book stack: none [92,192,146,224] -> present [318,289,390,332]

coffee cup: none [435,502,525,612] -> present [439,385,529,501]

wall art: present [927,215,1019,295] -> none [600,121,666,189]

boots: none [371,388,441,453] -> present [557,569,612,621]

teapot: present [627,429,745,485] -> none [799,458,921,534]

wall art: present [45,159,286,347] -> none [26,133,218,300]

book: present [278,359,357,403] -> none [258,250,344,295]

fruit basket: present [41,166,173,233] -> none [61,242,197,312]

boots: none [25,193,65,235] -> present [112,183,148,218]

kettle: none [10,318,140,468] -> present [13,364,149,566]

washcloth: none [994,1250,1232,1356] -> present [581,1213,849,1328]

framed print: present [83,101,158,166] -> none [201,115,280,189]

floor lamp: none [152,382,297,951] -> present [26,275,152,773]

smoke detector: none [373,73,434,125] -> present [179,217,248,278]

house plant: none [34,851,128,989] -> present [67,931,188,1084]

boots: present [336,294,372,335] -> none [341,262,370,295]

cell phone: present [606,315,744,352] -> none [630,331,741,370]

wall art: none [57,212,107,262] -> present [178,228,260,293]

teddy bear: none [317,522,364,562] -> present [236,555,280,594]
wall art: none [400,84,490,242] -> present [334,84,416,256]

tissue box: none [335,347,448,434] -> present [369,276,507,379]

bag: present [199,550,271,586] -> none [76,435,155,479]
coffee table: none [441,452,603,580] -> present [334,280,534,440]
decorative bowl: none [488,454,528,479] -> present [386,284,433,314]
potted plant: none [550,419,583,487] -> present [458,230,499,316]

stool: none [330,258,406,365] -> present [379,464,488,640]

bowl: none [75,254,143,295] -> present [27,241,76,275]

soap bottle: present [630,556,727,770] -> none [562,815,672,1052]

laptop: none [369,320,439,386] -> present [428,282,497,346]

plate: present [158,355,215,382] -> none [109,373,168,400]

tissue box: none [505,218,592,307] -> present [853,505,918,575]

------

Which lines of the records contain the word "tissue"? Copy each of them.

tissue box: none [335,347,448,434] -> present [369,276,507,379]
tissue box: none [505,218,592,307] -> present [853,505,918,575]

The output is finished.